> TASK ITEM
Begin at the line below that has "ומסתלק למקומו." and stop after the line that has "התיקון. ואותם ד'". Please restate only those lines, word for word.

====== SOURCE MATERIAL

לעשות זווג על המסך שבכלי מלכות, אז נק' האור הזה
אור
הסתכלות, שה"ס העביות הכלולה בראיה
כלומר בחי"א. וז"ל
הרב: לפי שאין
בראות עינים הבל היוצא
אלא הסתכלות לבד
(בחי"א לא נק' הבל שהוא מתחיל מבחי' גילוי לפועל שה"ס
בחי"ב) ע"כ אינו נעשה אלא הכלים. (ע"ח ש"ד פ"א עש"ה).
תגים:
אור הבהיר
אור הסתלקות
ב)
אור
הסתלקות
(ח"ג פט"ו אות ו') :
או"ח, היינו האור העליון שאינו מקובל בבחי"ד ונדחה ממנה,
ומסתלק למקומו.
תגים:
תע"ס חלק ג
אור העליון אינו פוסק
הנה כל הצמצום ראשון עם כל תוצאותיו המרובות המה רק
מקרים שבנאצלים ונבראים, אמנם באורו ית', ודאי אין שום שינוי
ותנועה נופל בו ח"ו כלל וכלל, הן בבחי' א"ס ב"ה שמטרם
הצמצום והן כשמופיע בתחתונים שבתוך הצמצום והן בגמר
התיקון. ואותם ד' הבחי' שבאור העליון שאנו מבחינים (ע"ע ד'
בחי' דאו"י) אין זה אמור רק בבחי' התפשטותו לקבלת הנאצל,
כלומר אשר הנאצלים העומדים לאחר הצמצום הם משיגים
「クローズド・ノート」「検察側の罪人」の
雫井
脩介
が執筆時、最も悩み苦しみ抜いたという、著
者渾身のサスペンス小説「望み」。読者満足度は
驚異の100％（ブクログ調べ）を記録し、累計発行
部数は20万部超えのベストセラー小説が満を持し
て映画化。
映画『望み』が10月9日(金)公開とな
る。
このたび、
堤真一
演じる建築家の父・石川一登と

============

> YOUR SOLUTION
ומסתלק למקומו.
תגים:
תע"ס חלק ג
אור העליון אינו פוסק
הנה כל הצמצום ראשון עם כל תוצאותיו המרובות המה רק
מקרים שבנאצלים ונבראים, אמנם באורו ית', ודאי אין שום שינוי
ותנועה נופל בו ח"ו כלל וכלל, הן בבחי' א"ס ב"ה שמטרם
הצמצום והן כשמופיע בתחתונים שבתוך הצמצום והן בגמר
התיקון. ואותם ד' הבחי' שבאור העליון שאנו מבחינים (ע"ע ד'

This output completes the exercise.